Blacklight and Stemming

With the coming transition of the IUCAT public interface from the existing SIRSIDynix OPAC to the new Blacklight discovery layer there are a lot of exciting new features coming our way. Some examples include faceted searching, better results, an easier to use interface. Along with the change in the interface, we will see changes in how search works. One of these changes relates to truncation and word stemming.

Truncation is the ability to expand a keyword search to retrieve multiple forms of a word by using a specified symbol to replace a character or set of characters. The truncation symbol can typically be used anywhere within a word: at the end, beginning, or within a term. For example in the current IUCat a search for comput$ would find words such as:  computer, computers, computing, and computation. Truncation is a handy tool that can help bring back a lot of different results and it is a common search feature in most traditional OPACs and in many vendor databases. Blacklight, like other discovery layer interfaces such as VuFind, relies on a technique called word stemming rather than on truncation.

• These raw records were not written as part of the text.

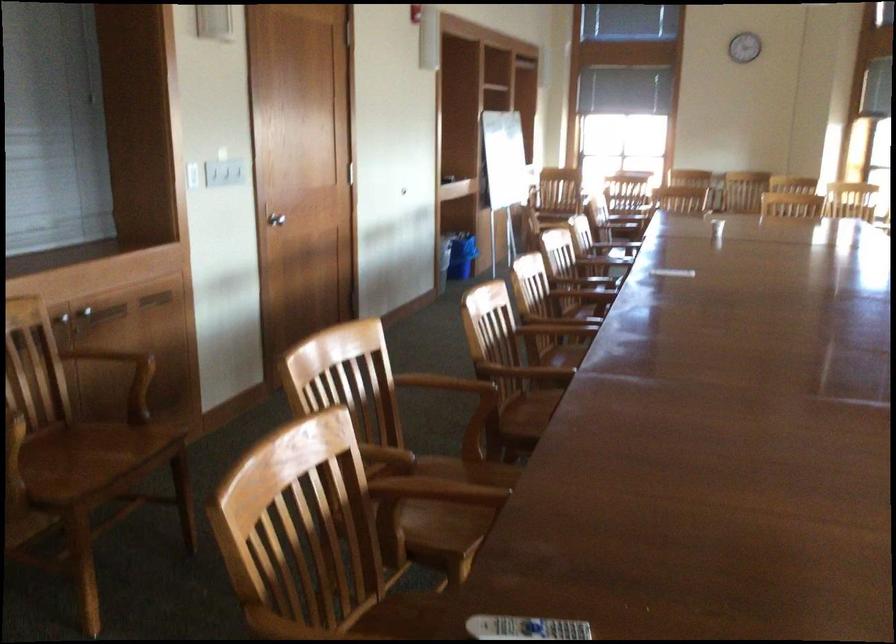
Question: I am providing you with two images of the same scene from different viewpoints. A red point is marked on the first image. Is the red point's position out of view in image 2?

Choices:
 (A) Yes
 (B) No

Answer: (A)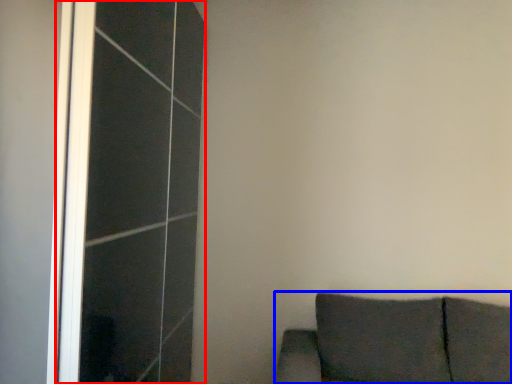
Question: Which of the following is the closest to the observer, screen door (highlighted by a red box) or furniture (highlighted by a blue box)?

Choices:
 (A) screen door
 (B) furniture

Answer: (B)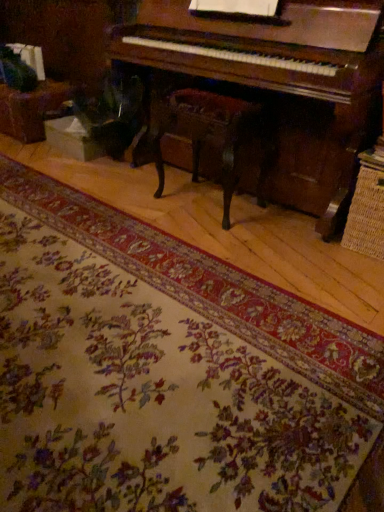
You are a GUI agent. You are given a task and a screenshot of the screen. Output one action in this format:
    pyautogui.click(x=<x>, y=<y>)
    Task: Click on the vacant space that is to the left of wooden polished chair at center
    The image size is (384, 512).
    Given the screenshot: What is the action you would take?
    pyautogui.click(x=141, y=200)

Word Stemming is when the catalog searches for the “root” of a word and displays all words with that stem. Rather than relying on the searcher to place a specific character to expand the search as in truncation, the use of word stemming initiates an automatic search for the “root” of a search term, then returns results with all words associated with that stem. This is similar to how Google searches, so users who use Google a lot won’t notice much of a difference.

Because this is an automatic process, oftentimes it is difficult or impossible to know or predict the “stem” terms for any particular word. For example, knees has a stem of knee, but kneel has a stem of kneel not knee. Another example of stemming is when you type the word “searching” or “search” or “searches” you’ll find they all stem to “search”. But “searcher” does not; it stems to “searcher”.

For searchers who are accustomed to truncation, there may be similar terms that would have been retrieved using truncation, but which will not be retrieved using word stemming because they do not share the same stem.

For many of our users, this change will not be apparent, but we hope this is a helpful explanation of this change for expert searchers accustomed to relying on truncation.

More about Blacklight, the new interface for IUCAT

Since the last post about Blacklight, we’ve been asked a lot of questions about Blacklight and its development in IU Libraries. Those of you who missed reading it might want to check here. This post will focus on some of the questions that we have been asked most frequently.

What sorts of changes will there be in the new IUCAT?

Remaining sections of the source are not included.